Event examines No Child Left Behind legislation
Oct. 16, 2007
KALAMAZOO--Two Western Michigan University education professors will take a closer look at federal No Child Left Behind legislation on Thursday, Oct. 18, as part of the WMU Center for the Study of Ethics in Society's fall season.
Drs. Paul Farber and Allison Kelaher-Young, professor and associate professor, respectively, of teaching, learning and educational studies, will be featured speakers in the Ethics Center presentation "Rethinking No Child Left Behind" at 5:30 p.m. in Room 208 of the Bernhard Center. Their talk is free and open to the public.
No Child Left Behind is the name given to federal legislation passed in 2002 that, among other things, requires states to establish accountability measures aimed at raising levels of achievement for all students in core academic skills. The law, which has generated a tremendous amount of controversy and has had considerable impact on public education, now faces reauthorization by Congress.
In the presentation, the speakers will attempt, first, to frame current debates about NCLB in relation to larger issues involving public education and then focus particular attention on the implications of NCLB with regard to the practice of teaching and its impact on student learning.
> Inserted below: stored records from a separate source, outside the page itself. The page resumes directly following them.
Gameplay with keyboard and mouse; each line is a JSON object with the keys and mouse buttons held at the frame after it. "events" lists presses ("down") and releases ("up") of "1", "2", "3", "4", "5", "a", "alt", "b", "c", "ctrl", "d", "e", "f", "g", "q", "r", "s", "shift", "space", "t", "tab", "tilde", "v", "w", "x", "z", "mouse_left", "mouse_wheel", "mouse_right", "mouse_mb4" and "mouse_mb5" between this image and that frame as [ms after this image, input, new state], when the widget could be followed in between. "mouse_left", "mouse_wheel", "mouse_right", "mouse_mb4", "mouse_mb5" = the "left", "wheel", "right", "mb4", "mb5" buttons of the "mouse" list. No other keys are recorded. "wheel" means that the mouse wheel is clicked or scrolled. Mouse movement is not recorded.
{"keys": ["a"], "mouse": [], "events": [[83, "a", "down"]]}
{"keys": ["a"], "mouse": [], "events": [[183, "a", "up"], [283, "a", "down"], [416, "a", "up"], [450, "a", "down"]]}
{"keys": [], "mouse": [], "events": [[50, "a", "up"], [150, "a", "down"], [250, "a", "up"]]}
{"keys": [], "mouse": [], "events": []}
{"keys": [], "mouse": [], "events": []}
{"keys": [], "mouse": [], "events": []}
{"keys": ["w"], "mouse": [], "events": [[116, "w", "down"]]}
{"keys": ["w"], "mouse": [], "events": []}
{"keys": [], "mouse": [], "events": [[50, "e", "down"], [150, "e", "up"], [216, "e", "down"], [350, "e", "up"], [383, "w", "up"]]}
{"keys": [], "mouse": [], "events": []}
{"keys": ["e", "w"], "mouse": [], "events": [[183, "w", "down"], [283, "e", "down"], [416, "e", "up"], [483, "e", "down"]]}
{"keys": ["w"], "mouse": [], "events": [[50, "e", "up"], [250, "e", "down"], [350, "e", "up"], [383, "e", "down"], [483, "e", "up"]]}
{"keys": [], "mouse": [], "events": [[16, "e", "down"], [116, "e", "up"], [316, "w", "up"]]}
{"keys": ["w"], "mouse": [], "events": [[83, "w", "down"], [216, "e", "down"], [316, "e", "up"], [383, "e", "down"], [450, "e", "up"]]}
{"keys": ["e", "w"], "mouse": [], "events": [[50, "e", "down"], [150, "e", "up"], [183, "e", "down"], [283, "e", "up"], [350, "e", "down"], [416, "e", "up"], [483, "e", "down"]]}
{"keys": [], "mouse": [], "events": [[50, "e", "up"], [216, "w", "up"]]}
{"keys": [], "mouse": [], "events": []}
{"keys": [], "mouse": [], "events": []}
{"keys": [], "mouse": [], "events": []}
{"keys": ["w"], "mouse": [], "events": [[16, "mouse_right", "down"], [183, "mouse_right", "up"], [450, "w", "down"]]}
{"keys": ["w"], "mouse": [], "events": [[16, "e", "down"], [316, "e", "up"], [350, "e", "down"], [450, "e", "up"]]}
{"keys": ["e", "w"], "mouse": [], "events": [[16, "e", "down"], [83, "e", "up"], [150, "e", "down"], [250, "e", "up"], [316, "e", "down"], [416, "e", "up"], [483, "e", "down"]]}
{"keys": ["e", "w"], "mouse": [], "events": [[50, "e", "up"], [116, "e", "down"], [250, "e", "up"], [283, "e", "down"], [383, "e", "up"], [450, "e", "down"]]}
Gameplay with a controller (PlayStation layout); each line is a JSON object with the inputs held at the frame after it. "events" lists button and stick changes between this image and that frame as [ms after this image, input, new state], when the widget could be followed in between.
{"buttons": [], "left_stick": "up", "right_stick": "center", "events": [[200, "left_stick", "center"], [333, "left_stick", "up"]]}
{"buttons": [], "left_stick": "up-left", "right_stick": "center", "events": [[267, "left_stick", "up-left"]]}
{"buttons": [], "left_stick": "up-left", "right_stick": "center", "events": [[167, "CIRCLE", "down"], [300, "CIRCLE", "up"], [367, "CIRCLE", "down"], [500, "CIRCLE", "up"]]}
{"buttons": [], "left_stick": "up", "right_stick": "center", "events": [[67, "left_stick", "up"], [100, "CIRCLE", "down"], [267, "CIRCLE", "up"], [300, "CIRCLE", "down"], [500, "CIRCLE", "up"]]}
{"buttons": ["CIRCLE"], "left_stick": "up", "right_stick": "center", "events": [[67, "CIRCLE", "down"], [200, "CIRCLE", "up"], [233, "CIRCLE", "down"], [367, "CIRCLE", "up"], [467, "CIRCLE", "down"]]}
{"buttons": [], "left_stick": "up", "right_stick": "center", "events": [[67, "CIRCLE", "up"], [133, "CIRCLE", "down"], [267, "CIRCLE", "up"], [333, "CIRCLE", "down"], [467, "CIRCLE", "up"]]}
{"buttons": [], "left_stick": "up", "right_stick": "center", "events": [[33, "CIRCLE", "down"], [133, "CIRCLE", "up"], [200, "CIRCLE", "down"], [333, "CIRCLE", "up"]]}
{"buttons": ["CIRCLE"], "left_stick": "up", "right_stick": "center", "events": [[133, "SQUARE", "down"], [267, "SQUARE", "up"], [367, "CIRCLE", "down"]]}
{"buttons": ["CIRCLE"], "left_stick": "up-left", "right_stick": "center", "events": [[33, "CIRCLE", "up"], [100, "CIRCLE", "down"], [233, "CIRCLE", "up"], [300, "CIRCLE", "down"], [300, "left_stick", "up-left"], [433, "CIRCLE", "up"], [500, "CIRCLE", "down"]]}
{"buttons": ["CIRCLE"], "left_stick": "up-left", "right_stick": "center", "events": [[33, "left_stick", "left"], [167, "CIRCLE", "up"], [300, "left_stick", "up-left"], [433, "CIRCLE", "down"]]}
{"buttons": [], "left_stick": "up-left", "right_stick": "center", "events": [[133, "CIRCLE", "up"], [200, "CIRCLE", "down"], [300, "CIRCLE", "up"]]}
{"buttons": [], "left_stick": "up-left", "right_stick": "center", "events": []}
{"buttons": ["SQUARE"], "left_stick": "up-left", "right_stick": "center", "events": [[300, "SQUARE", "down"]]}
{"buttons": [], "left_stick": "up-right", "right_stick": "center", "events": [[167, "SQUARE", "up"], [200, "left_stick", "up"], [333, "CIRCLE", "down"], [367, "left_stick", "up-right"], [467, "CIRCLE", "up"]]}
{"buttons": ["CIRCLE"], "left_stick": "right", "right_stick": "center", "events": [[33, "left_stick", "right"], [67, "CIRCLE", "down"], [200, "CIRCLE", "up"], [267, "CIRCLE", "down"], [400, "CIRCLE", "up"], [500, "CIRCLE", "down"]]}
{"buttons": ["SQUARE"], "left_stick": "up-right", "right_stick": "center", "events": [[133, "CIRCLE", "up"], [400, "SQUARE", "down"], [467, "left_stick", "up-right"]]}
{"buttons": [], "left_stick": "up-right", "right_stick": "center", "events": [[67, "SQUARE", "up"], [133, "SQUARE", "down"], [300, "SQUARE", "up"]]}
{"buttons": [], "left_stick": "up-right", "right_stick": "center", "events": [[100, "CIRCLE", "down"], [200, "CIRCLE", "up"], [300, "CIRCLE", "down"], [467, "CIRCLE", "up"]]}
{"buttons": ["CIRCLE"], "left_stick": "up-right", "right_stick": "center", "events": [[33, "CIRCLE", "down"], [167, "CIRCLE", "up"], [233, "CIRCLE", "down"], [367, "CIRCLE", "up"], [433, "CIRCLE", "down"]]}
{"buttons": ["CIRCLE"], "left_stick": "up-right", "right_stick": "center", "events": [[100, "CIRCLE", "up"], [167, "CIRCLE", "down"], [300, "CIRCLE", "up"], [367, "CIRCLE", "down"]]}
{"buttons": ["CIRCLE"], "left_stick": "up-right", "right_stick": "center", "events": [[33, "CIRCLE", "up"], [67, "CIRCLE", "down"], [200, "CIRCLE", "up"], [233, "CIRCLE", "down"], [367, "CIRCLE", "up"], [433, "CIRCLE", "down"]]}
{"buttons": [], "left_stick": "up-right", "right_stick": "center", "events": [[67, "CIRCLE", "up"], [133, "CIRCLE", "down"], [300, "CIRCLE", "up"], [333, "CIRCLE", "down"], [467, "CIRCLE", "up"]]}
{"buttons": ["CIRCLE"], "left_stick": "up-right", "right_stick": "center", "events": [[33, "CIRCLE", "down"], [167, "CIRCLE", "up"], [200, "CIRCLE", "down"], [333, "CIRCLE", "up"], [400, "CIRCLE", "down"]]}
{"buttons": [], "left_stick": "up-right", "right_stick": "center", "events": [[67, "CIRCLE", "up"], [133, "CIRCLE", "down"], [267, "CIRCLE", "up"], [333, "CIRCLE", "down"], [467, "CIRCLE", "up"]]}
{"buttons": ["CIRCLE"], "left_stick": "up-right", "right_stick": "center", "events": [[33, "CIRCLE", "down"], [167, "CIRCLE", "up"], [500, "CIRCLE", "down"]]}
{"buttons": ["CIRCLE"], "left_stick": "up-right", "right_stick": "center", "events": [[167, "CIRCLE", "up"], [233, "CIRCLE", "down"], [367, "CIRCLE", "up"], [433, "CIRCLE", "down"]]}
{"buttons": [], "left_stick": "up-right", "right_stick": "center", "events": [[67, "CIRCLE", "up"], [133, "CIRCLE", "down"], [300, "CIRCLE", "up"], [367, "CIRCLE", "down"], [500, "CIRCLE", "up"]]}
Farmer has co-edited two books, "Schooling in the Light of Popular Culture" and "Imagining Higher Education: The Academy in Popular Culture" and published articles in several journals. Kelaher-Young serves as her department's coordinator of secondary education programs. Her recent publications include contributions to the edited volumes "Teaching with Joy: Educational Practices for the 21st Century" and "A New Youth?: Young People, Generations and Family Life." She has also published in a number of professional journals.